» WORK TO BE COMPLETED: Take the data that sits below and write it out again exactly.

Saved data entries
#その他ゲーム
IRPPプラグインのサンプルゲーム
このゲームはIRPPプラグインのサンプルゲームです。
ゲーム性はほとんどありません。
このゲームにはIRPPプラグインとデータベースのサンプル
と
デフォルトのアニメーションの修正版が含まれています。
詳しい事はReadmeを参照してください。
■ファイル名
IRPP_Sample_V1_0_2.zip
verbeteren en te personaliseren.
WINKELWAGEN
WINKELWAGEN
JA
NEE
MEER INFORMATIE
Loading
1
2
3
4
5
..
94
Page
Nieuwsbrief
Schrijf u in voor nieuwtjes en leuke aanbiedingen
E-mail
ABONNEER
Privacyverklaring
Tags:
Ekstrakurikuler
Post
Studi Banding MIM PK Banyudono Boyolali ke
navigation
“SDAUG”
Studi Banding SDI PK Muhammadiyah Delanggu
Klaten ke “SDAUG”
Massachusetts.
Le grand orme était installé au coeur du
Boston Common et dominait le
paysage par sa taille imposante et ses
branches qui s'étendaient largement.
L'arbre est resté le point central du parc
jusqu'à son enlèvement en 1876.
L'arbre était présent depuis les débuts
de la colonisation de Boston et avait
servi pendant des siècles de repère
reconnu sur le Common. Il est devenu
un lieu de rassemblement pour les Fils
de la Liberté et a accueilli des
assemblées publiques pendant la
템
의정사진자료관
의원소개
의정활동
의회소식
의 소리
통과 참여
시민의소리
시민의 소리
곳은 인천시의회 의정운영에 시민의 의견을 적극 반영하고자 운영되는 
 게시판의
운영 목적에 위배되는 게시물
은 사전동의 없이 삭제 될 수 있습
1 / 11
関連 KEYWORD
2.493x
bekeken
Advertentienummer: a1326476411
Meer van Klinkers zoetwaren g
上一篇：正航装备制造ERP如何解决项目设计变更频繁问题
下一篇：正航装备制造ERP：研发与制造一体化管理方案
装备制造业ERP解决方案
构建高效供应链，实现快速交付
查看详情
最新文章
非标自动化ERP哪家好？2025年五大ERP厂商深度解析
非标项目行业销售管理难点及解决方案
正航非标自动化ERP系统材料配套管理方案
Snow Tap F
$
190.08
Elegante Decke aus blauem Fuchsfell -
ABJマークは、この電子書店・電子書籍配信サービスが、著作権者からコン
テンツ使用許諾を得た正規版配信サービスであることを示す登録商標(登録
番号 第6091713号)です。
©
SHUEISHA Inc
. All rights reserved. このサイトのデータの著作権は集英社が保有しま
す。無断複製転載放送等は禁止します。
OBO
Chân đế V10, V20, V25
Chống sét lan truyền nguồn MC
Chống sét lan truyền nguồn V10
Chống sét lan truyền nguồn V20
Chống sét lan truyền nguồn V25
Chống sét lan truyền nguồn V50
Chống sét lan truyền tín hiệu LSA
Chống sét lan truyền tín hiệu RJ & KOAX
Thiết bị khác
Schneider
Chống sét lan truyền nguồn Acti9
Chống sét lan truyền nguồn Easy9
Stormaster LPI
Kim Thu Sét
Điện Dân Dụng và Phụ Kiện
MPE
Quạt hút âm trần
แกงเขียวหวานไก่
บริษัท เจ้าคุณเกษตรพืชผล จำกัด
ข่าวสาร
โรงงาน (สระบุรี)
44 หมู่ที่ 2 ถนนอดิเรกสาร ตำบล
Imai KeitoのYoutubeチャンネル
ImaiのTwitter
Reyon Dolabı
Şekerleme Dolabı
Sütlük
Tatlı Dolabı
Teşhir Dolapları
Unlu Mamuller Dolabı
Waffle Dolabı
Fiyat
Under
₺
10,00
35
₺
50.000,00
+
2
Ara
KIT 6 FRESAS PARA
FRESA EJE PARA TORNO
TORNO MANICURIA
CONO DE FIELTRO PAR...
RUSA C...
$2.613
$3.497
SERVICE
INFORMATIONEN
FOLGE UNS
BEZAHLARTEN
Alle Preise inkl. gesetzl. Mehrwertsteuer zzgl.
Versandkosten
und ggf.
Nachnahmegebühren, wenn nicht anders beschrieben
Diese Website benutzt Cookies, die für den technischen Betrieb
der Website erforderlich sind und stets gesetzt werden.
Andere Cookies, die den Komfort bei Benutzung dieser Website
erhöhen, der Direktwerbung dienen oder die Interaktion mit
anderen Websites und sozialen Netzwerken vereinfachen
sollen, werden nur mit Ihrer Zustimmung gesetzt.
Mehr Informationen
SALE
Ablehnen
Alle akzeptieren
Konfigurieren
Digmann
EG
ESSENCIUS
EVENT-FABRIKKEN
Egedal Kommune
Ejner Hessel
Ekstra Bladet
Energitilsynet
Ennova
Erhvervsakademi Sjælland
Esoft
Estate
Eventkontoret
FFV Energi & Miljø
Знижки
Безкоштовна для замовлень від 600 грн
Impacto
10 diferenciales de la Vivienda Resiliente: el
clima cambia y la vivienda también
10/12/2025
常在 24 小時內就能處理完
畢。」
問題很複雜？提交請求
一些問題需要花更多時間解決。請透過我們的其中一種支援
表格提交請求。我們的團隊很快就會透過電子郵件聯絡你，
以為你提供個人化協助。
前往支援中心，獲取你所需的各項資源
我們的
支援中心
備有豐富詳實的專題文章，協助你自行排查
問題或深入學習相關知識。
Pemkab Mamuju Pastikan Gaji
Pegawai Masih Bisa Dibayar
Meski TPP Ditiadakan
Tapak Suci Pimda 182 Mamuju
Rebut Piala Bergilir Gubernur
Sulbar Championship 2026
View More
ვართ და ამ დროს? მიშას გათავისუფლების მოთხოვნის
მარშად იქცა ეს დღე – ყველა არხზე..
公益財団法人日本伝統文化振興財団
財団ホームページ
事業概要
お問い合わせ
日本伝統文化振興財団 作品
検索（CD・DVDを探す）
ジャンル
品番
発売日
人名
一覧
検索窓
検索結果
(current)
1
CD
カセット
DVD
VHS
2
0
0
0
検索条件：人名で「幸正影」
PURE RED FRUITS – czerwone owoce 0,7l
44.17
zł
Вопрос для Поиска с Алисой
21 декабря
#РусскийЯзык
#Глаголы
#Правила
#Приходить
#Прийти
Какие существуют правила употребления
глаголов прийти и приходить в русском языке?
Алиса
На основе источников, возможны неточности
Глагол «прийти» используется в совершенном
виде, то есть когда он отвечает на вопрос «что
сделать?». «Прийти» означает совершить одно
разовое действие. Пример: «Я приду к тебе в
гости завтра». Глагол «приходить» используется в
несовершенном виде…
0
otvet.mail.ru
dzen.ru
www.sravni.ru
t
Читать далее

» WRITTEN SOLUTION:
#その他ゲーム
IRPPプラグインのサンプルゲーム
このゲームはIRPPプラグインのサンプルゲームです。
ゲーム性はほとんどありません。
このゲームにはIRPPプラグインとデータベースのサンプル
と
デフォルトのアニメーションの修正版が含まれています。
詳しい事はReadmeを参照してください。
■ファイル名
IRPP_Sample_V1_0_2.zip
verbeteren en te personaliseren.
WINKELWAGEN
WINKELWAGEN
JA
NEE
MEER INFORMATIE
Loading
1
2
3
4
5
..
94
Page
Nieuwsbrief
Schrijf u in voor nieuwtjes en leuke aanbiedingen
E-mail
ABONNEER
Privacyverklaring
Tags:
Ekstrakurikuler
Post
Studi Banding MIM PK Banyudono Boyolali ke
navigation
“SDAUG”
Studi Banding SDI PK Muhammadiyah Delanggu
Klaten ke “SDAUG”
Massachusetts.
Le grand orme était installé au coeur du
Boston Common et dominait le
paysage par sa taille imposante et ses
branches qui s'étendaient largement.
L'arbre est resté le point central du parc
jusqu'à son enlèvement en 1876.
L'arbre était présent depuis les débuts
de la colonisation de Boston et avait
servi pendant des siècles de repère
reconnu sur le Common. Il est devenu
un lieu de rassemblement pour les Fils
de la Liberté et a accueilli des
assemblées publiques pendant la
템
의정사진자료관
의원소개
의정활동
의회소식
의 소리
통과 참여
시민의소리
시민의 소리
곳은 인천시의회 의정운영에 시민의 의견을 적극 반영하고자 운영되는 
 게시판의
운영 목적에 위배되는 게시물
은 사전동의 없이 삭제 될 수 있습
1 / 11
関連 KEYWORD
2.493x
bekeken
Advertentienummer: a1326476411
Meer van Klinkers zoetwaren g
上一篇：正航装备制造ERP如何解决项目设计变更频繁问题
下一篇：正航装备制造ERP：研发与制造一体化管理方案
装备制造业ERP解决方案
构建高效供应链，实现快速交付
查看详情
最新文章
非标自动化ERP哪家好？2025年五大ERP厂商深度解析
非标项目行业销售管理难点及解决方案
正航非标自动化ERP系统材料配套管理方案
Snow Tap F
$
190.08
Elegante Decke aus blauem Fuchsfell -
ABJマークは、この電子書店・電子書籍配信サービスが、著作権者からコン
テンツ使用許諾を得た正規版配信サービスであることを示す登録商標(登録
番号 第6091713号)です。
©
SHUEISHA Inc
. All rights reserved. このサイトのデータの著作権は集英社が保有しま
す。無断複製転載放送等は禁止します。
OBO
Chân đế V10, V20, V25
Chống sét lan truyền nguồn MC
Chống sét lan truyền nguồn V10
Chống sét lan truyền nguồn V20
Chống sét lan truyền nguồn V25
Chống sét lan truyền nguồn V50
Chống sét lan truyền tín hiệu LSA
Chống sét lan truyền tín hiệu RJ & KOAX
Thiết bị khác
Schneider
Chống sét lan truyền nguồn Acti9
Chống sét lan truyền nguồn Easy9
Stormaster LPI
Kim Thu Sét
Điện Dân Dụng và Phụ Kiện
MPE
Quạt hút âm trần
แกงเขียวหวานไก่
บริษัท เจ้าคุณเกษตรพืชผล จำกัด
ข่าวสาร
โรงงาน (สระบุรี)
44 หมู่ที่ 2 ถนนอดิเรกสาร ตำบล
Imai KeitoのYoutubeチャンネル
ImaiのTwitter
Reyon Dolabı
Şekerleme Dolabı
Sütlük
Tatlı Dolabı
Teşhir Dolapları
Unlu Mamuller Dolabı
Waffle Dolabı
Fiyat
Under
₺
10,00
35
₺
50.000,00
+
2
Ara
KIT 6 FRESAS PARA
FRESA EJE PARA TORNO
TORNO MANICURIA
CONO DE FIELTRO PAR...
RUSA C...
$2.613
$3.497
SERVICE
INFORMATIONEN
FOLGE UNS
BEZAHLARTEN
Alle Preise inkl. gesetzl. Mehrwertsteuer zzgl.
Versandkosten
und ggf.
Nachnahmegebühren, wenn nicht anders beschrieben
Diese Website benutzt Cookies, die für den technischen Betrieb
der Website erforderlich sind und stets gesetzt werden.
Andere Cookies, die den Komfort bei Benutzung dieser Website
erhöhen, der Direktwerbung dienen oder die Interaktion mit
anderen Websites und sozialen Netzwerken vereinfachen
sollen, werden nur mit Ihrer Zustimmung gesetzt.
Mehr Informationen
SALE
Ablehnen
Alle akzeptieren
Konfigurieren
Digmann
EG
ESSENCIUS
EVENT-FABRIKKEN
Egedal Kommune
Ejner Hessel
Ekstra Bladet
Energitilsynet
Ennova
Erhvervsakademi Sjælland
Esoft
Estate
Eventkontoret
FFV Energi & Miljø
Знижки
Безкоштовна для замовлень від 600 грн
Impacto
10 diferenciales de la Vivienda Resiliente: el
clima cambia y la vivienda también
10/12/2025
常在 24 小時內就能處理完
畢。」
問題很複雜？提交請求
一些問題需要花更多時間解決。請透過我們的其中一種支援
表格提交請求。我們的團隊很快就會透過電子郵件聯絡你，
以為你提供個人化協助。
前往支援中心，獲取你所需的各項資源
我們的
支援中心
備有豐富詳實的專題文章，協助你自行排查
問題或深入學習相關知識。
Pemkab Mamuju Pastikan Gaji
Pegawai Masih Bisa Dibayar
Meski TPP Ditiadakan
Tapak Suci Pimda 182 Mamuju
Rebut Piala Bergilir Gubernur
Sulbar Championship 2026
View More
ვართ და ამ დროს? მიშას გათავისუფლების მოთხოვნის
მარშად იქცა ეს დღე – ყველა არხზე..
公益財団法人日本伝統文化振興財団
財団ホームページ
事業概要
お問い合わせ
日本伝統文化振興財団 作品
検索（CD・DVDを探す）
ジャンル
品番
発売日
人名
一覧
検索窓
検索結果
(current)
1
CD
カセット
DVD
VHS
2
0
0
0
検索条件：人名で「幸正影」
PURE RED FRUITS – czerwone owoce 0,7l
44.17
zł
Вопрос для Поиска с Алисой
21 декабря
#РусскийЯзык
#Глаголы
#Правила
#Приходить
#Прийти
Какие существуют правила употребления
глаголов прийти и приходить в русском языке?
Алиса
На основе источников, возможны неточности
Глагол «прийти» используется в совершенном
виде, то есть когда он отвечает на вопрос «что
сделать?». «Прийти» означает совершить одно
разовое действие. Пример: «Я приду к тебе в
гости завтра». Глагол «приходить» используется в
несовершенном виде…
0
otvet.mail.ru
dzen.ru
www.sravni.ru
t
Читать далее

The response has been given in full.